**RECORDS TO USE:**
▬▬▬▬▬▬▬▬▬▬
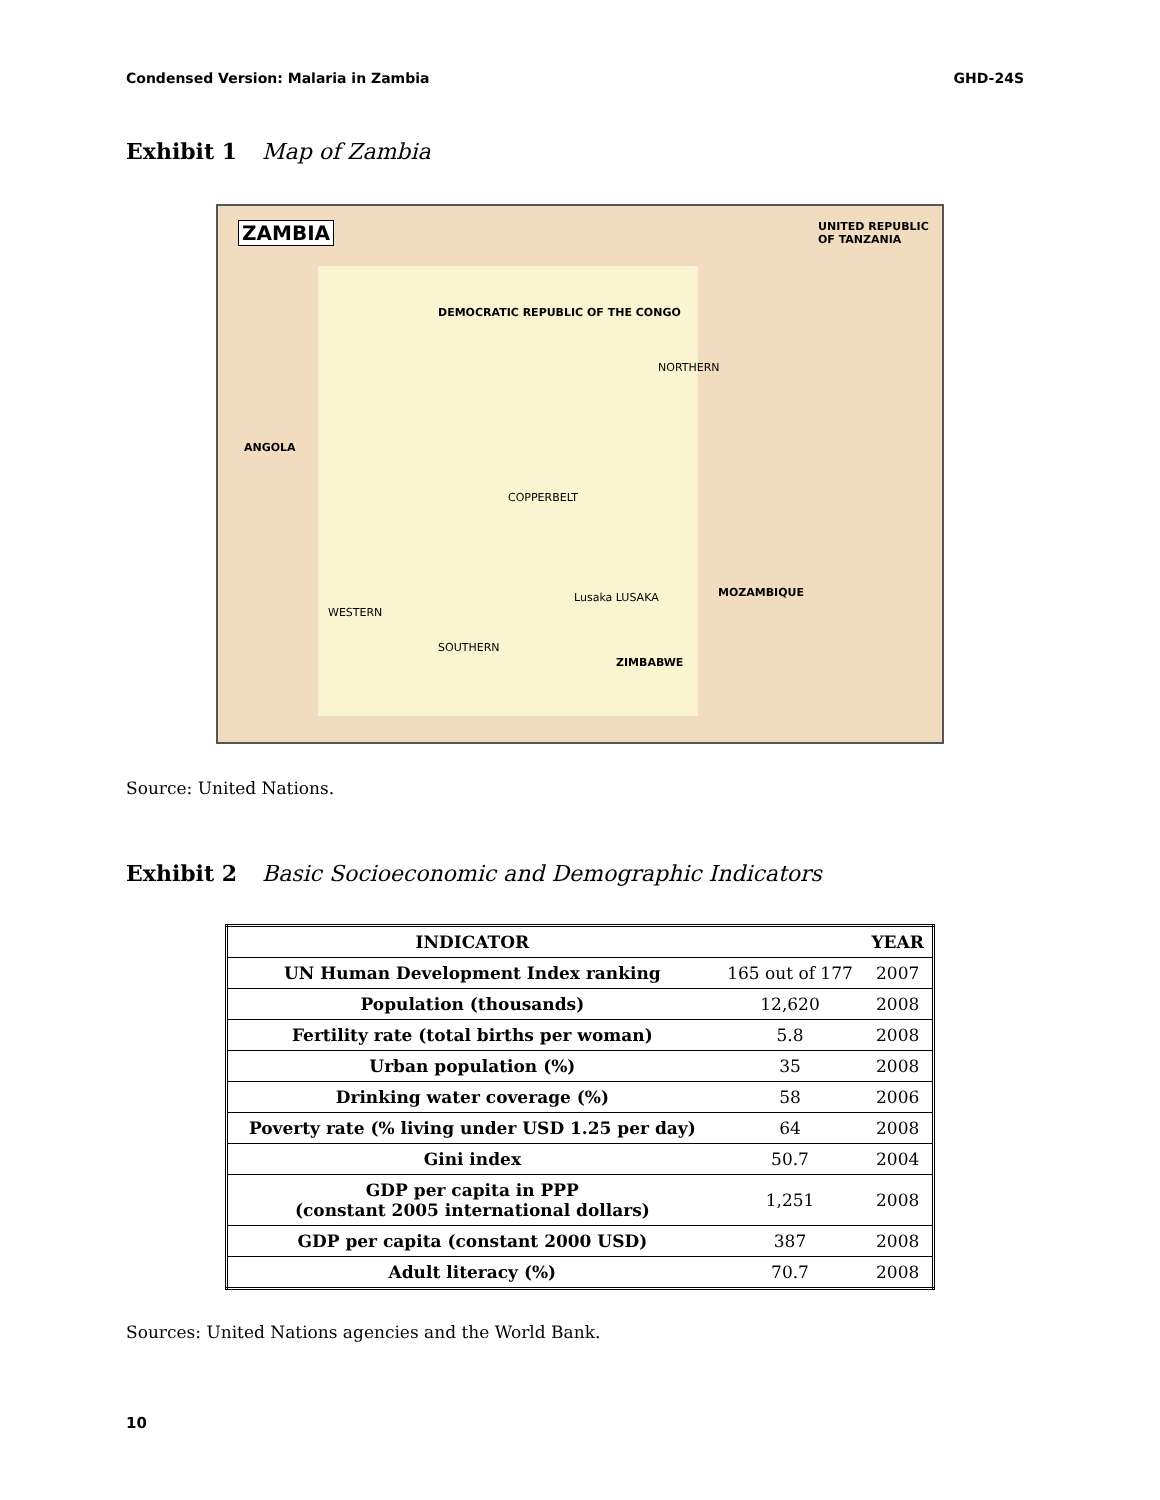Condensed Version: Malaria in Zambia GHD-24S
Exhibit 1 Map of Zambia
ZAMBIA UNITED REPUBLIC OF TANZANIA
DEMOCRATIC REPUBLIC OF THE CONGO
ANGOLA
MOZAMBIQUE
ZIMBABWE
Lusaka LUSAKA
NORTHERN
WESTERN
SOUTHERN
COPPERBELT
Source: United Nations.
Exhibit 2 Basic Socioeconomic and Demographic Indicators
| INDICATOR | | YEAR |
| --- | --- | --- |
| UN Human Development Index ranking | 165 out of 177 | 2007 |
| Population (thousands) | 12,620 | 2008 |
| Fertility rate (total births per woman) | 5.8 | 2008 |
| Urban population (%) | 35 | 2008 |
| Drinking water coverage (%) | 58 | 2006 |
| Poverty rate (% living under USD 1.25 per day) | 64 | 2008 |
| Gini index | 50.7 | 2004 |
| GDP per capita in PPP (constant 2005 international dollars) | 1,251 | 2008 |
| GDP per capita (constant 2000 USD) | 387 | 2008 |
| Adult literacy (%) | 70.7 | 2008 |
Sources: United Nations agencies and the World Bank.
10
▬▬▬▬▬▬▬▬▬▬
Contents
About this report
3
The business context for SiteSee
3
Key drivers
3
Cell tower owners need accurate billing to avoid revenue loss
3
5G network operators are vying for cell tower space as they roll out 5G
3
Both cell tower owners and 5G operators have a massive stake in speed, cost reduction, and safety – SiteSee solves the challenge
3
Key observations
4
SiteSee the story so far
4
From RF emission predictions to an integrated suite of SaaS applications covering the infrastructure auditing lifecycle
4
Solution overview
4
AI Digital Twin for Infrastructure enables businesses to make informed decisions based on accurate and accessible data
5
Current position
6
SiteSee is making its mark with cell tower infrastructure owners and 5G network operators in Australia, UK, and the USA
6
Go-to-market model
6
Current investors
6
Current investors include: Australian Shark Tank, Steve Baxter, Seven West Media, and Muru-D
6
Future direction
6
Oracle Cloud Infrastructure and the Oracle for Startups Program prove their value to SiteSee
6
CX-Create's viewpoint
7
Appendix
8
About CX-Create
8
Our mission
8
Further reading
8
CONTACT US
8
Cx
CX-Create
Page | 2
▬▬▬▬▬▬▬▬▬▬
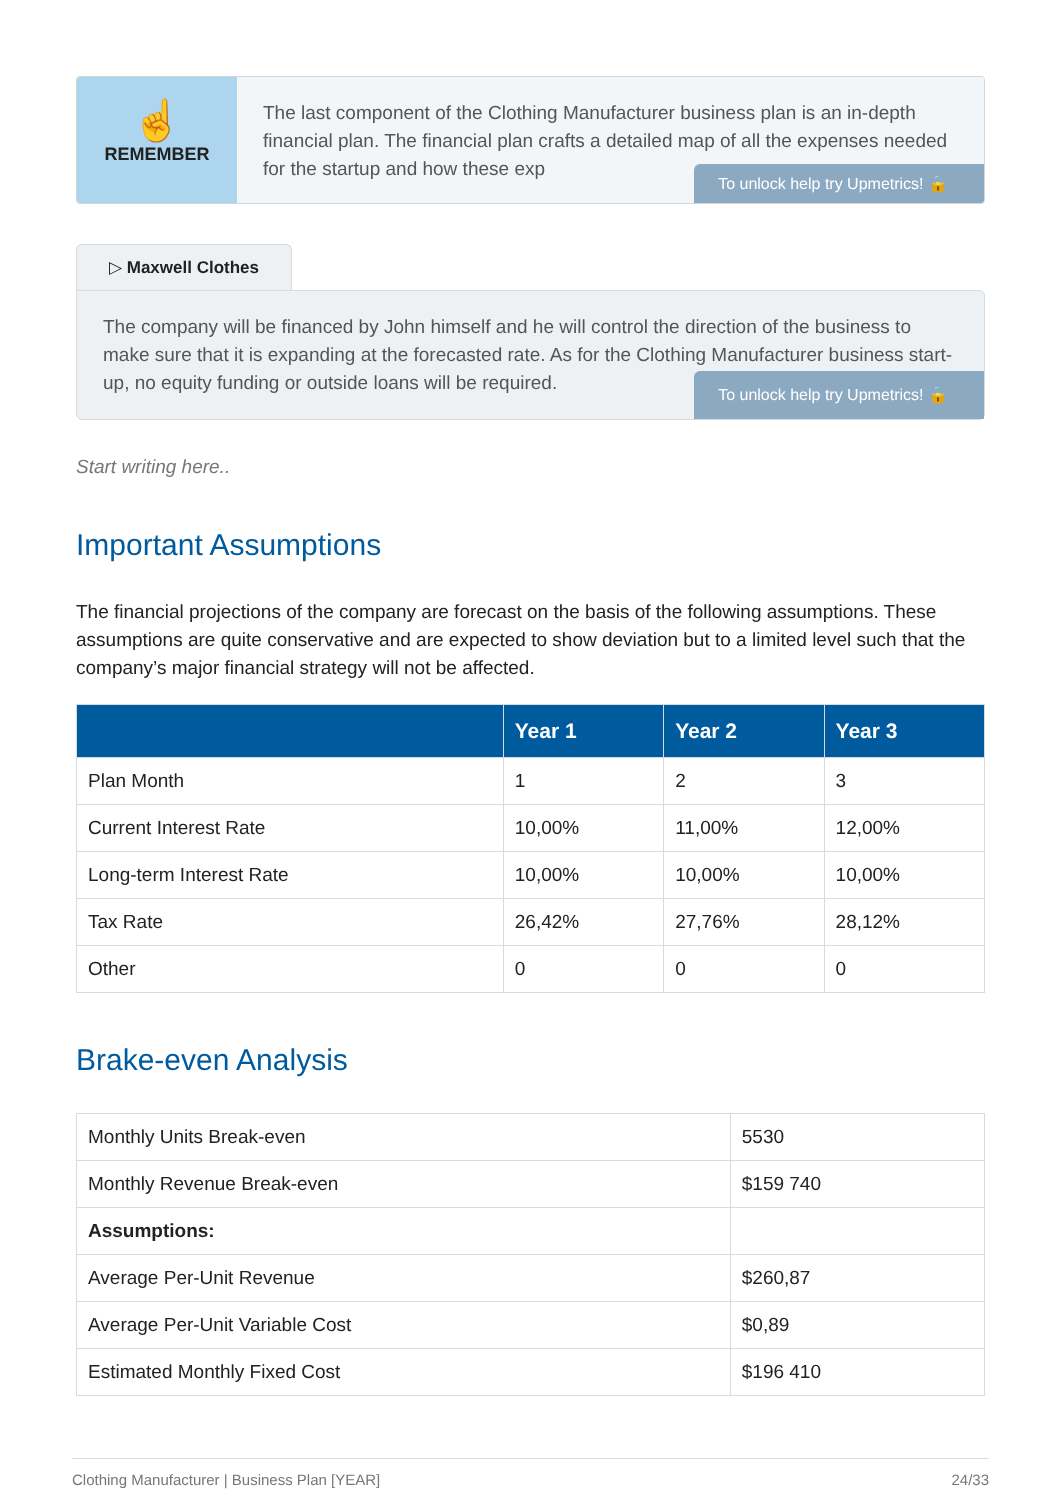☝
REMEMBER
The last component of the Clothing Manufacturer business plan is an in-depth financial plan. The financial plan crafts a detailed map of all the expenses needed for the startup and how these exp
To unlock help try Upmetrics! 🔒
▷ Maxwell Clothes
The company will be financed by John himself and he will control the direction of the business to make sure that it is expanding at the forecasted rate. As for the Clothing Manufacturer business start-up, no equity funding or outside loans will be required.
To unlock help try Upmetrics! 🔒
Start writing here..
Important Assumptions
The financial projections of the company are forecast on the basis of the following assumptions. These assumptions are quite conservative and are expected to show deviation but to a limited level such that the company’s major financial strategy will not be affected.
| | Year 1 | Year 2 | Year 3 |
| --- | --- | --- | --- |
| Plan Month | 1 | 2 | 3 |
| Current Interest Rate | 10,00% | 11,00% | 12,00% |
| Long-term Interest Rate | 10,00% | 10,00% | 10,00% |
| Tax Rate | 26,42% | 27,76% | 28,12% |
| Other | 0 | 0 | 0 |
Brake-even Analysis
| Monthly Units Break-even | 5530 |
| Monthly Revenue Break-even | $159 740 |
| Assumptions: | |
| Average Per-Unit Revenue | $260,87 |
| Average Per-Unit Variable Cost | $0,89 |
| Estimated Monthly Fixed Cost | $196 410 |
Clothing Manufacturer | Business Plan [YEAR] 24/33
▬▬▬▬▬▬▬▬▬▬
**EXERCISE DESCRIPTION:** When a line in the records above holds "Monthly", that line is to be reported.

**FINAL ANSWER:**
| Monthly Units Break-even | 5530 |
| Monthly Revenue Break-even | $159 740 |
| Estimated Monthly Fixed Cost | $196 410 |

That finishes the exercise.